The Noisy Encoding of Disparity Model Predicts Perception of the McGurk Effect in Native Japanese Speakers

Author:

Magnotti John F.ORCID,Lado AnastasiaORCID,Beauchamp Michael S.ORCID

Abstract

AbstractThe McGurk effect is an illusion that demonstrates the influence of information from the face of the talker on the perception of auditory speech. The diversity of human languages has prompted many intercultural studies of the effect, including in native Japanese speakers. Studies of large samples of native English speakers have shown that the McGurk effect is characterized by high variability, both in the susceptibility of different individuals to the illusion and in the frequency with which different experimental stimuli induce the illusion. The noisy encoding of disparity (NED) model of the McGurk effect uses Bayesian principles to account for this variability by separately estimating the susceptibility and sensory noise for each individual and the strength of each stimulus. To test whether the NED model could account for McGurk perception in a non-Western culture, we applied it to data collected from 80 native Japanese-speaking participants. Fifteen different McGurk stimuli were presented, along with audiovisual congruent stimuli.
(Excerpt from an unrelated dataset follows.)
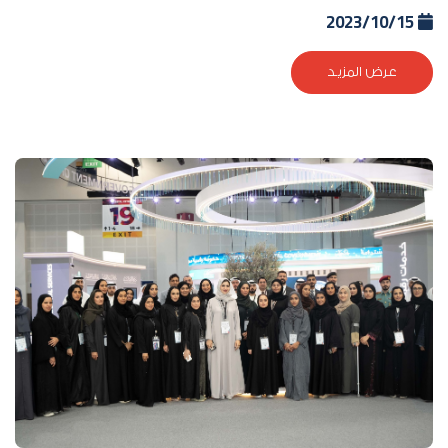
2023/10/15
عرض المزيد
The McGurk effect was highly variable across stimuli and participants, with the percentage of illusory fusion responses ranging from 3% to 78% across stimuli and from 0% to 91% across participants. Despite this variability, the NED model accurately predicted perception, predicting fusion rates for individual stimuli with 2.1% error and for individual participants with 2.4% error. Stimuli containing the unvoiced pa/ka pairing evoked more fusion responses than the voiced ba/ga pairing. Model estimates of sensory noise was correlated with participant age, with greater sensory noise in older participants. The NED model of the McGurk effect offers a principled way to account for individual and stimulus differences when examining the McGurk effect within and across cultures.